Um elenco sem estrelas (exceto o citado Londsale e Lambert Wilson que protagoniza o líder dos religiosos cristãos, Christian) comporta-se admirávelmente sob a direção coesa de Beauvois. E se há uma hegemonia formal no projeto, mesmo assim salta uma sequência que por sua intensidade dramática se filia as mais expressivas do cinema moderno: em tempo de Natal, quando é iminente a invasão do monastério, a câmera capta os religiosos ao redor de uma mesa onde é servida a ceia e, sempre em close, faz um travelling de ponta a ponta desta mesa. Ouve-se a bela composição musical de Tchaikovski, “O Lago dos Cines”. Cada rosto exprime o drama desses heróicos resistentes apoiados na fé que sabem ser muito dificil escapar com vida da sanha assassina dos rebeldes muçulmanos. É um momento de reflexão na tela e de emoção na plateia. Este é um detalhe que já coloca “Deuses e Homens”(se não tivesse outros valores) entre os melhores filmes exibidos em Belém este ano.

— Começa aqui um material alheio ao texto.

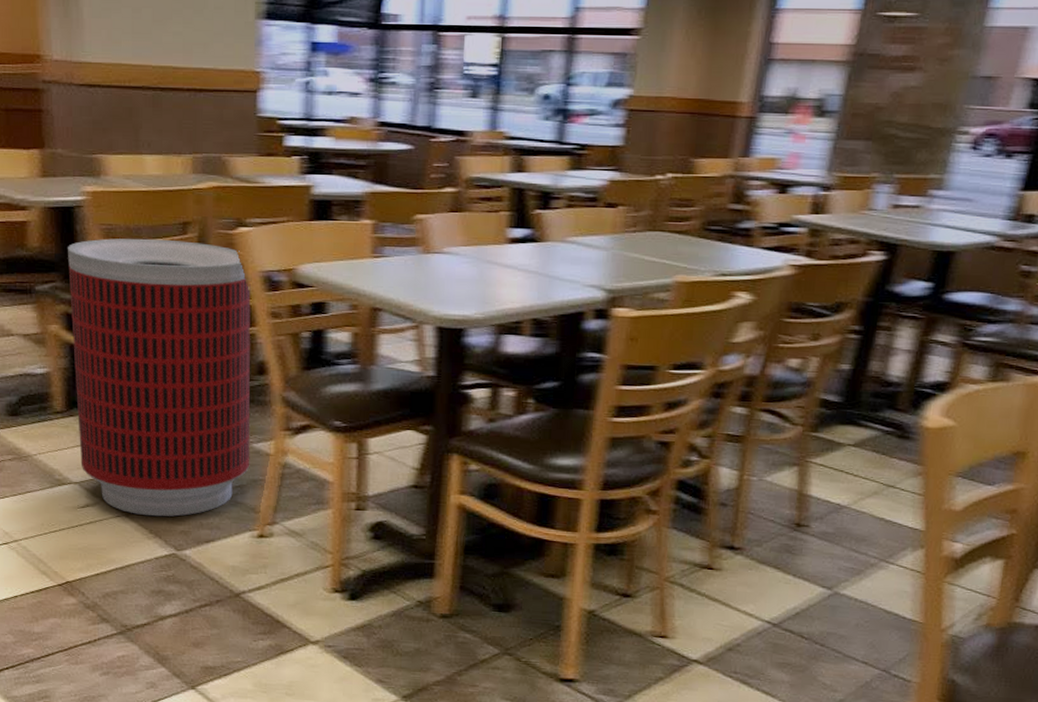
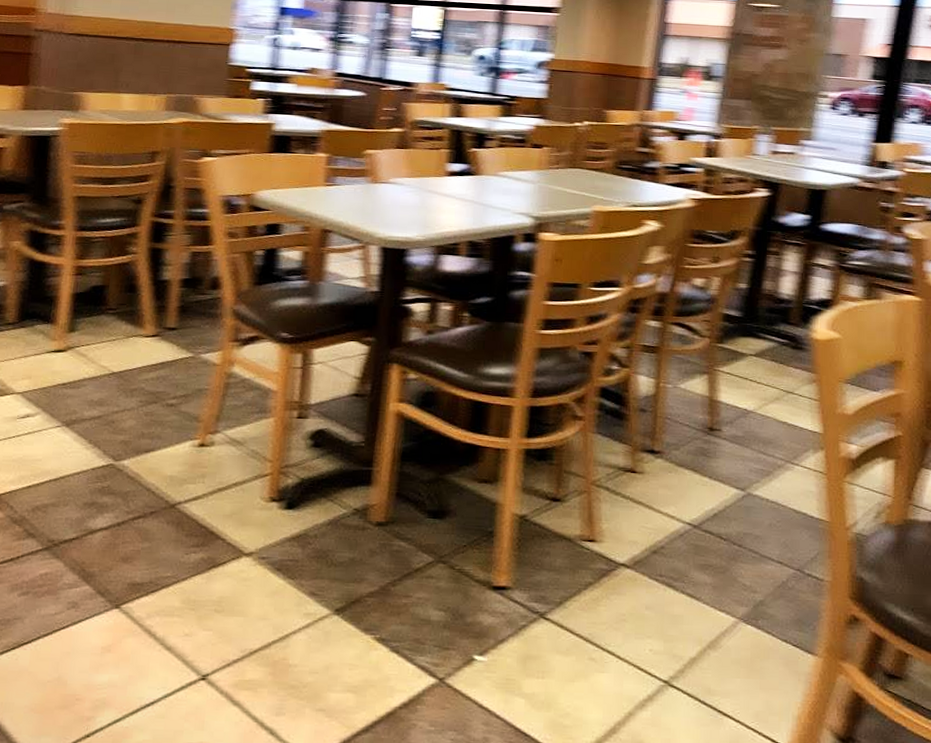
trash can: present [68,238,251,517] -> none [26,164,211,427]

Esse trabalho do cineasta francês foi vencedor de prêmios diversos onde se incluem dois em Cannes: o do juri e o ecumênico. Foi também um sério candidato ao Oscar deste ano, ganho por “Um Mundo Melhor”. A mim só merece restrição o final estendido. Espera-se que o encerramento se dê um plano antes quando são focalizadas as cruzes em referência à sepultura dos padres assassinado, cobertas de neve. Mas ainda há uma tomada que os mostra avançando na caminhada. Sem acrescentar algum detalhe de interesse.

Um filme excelente a ser visto no Cine Estação.